# Extrait choisi:
++++++++
10. La rampe de Cène
La lumière aujourd’hui : le coup de projecteur cru que
dirige Edwy Plenel dans le Monde 2 sur la « nouvelle censure ». A
propos de l’affaire de l’affiche de Marithé et François Girbaud, libre (et
belle !) interprétation de la Cène de Léonard de Vinci. Plenel
parle d’une « époque tartuffe qui a tellement peur d’affronter le réel
qu’elle fait la chasse aux images qu’elle ne saurait voir. (…) Il n’y a plus de monde commun, c’est-à-dire
un espace partagé de la rencontre et du conflit, du débat et de la
transgression, de la polémique et de l’audace, du risque et de l’invention, de
la provocation et de la création. Il n’y a plus désormais que l’addition de
mondes séparés, clôturés, fermés, protégés, intouchables, immobiles et
figés ». Et sans lumière !
++++++++
# Lignes enregistrées:
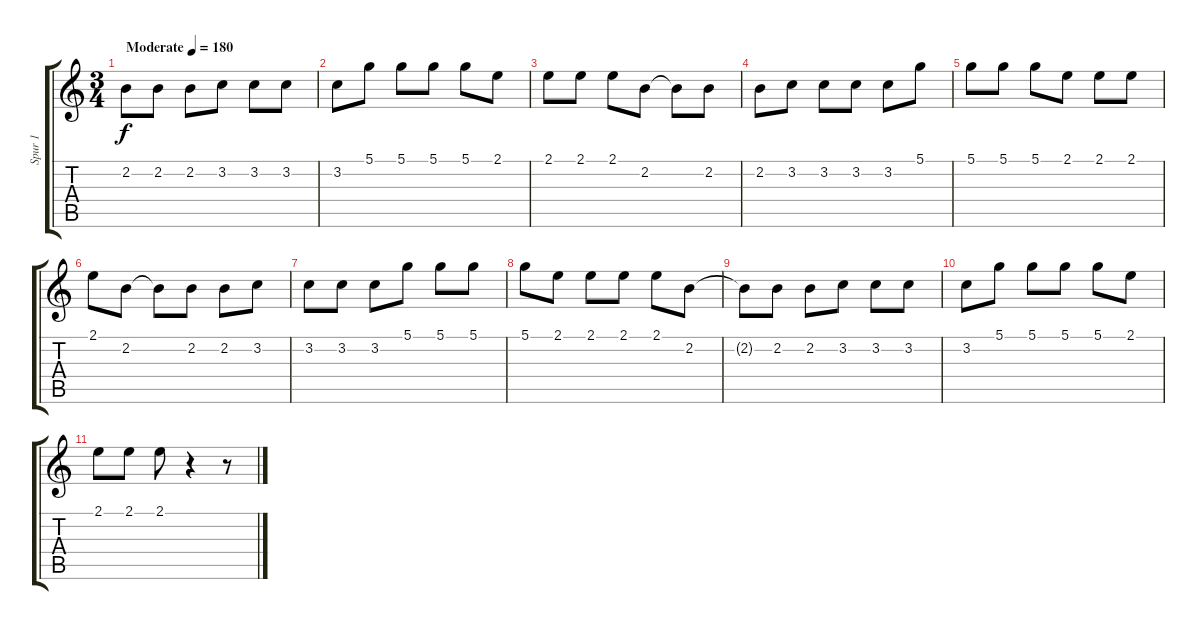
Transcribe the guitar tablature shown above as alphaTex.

\track ("Spur 1" "Spur 1") {instrument overdrivenguitar}
\staff {score tabs}
\tuning (D4 A3 F3 C3 G2 C2) {hide}
\ts (3 4)
\tempo (180 "Moderate")
\clef g2
\ks c
2.2.8{dy f instrument overdrivenguitar} 2.2.8 2.2.8 3.2.8 3.2.8 3.2.8 |
3.2.8 5.1.8 5.1.8 5.1.8 5.1.8 2.1.8 |
2.1.8 2.1.8 2.1.8 2.2.8 2.2{t}.8 2.2.8 |
2.2.8 3.2.8 3.2.8 3.2.8 3.2.8 5.1.8 |
5.1.8 5.1.8 5.1.8 2.1.8 2.1.8 2.1.8 |
2.1.8 2.2.8 2.2{t}.8 2.2.8 2.2.8 3.2.8 |
3.2.8 3.2.8 3.2.8 5.1.8 5.1.8 5.1.8 |
5.1.8 2.1.8 2.1.8 2.1.8 2.1.8 2.2.8 |
2.2{t}.8 2.2.8 2.2.8 3.2.8 3.2.8 3.2.8 |
3.2.8 5.1.8 5.1.8 5.1.8 5.1.8 2.1.8 |
2.1.8 2.1.8 2.1.8 r.4 r.8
++++++++
# Consigne écrite 1:
Dans l'extrait sur la « nouvelle censure », de quelle œuvre l'affiche de Marithé et François Girbaud propose-t-elle une libre interprétation ?
# Consigne écrite 2:
Prolongez l'extrait sur la « nouvelle censure » à partir de sa dernière phrase.
Les lignes enregistrées n'ont aucun rapport avec l'extrait.

# Réponse exacte 1:
De la Cène de Léonard de Vinci.

# Réponse exacte 2:
Et Plenel de conclure en soulignant que de tous temps les
monothéismes ont eu un double problème, avec les images et avec les femmes
« première illustration de leur réticence devant la pluralité humaine sous
son évidence première, sexuelle ».
11. Les rameaux
La lumière d’aujourd’hui ce petit pan de ciel bleu,
chemin de ciel, reprise aérienne du chemin d’asphalte, non pas terre à terre,
mais terre à ciel, petit pan de ciel bleu pâle auquel les branches encore nues,
mais lourdes déjà du printemps, du bourgeonnement, de floraison en puissance
font la haie comme les rameaux autour
du christ sur son âne à jerusalem.
12. Electricité dans l’air
La lumière ce soir est étrange, surnaturelle : mélange
de brume/bruine jaune, de nuées mauves et d’une bande de lumière éblouissante
et laiteuse, tandis qu’éclate un orage. Un ciel divisé contre lui-même,
juxtaposant en un invraisemblable patchwork des textures et des couleurs
opposées. Et de nouveau ce phénomène déjà enregistré en juin dernier : de
grosses étincelles à hauteur d’yeux, au milieu des fenêtres des immeubles, à
une trentaine de mètres du sol. C’est impressionnant et je préfère éteindre mon
ordinateur !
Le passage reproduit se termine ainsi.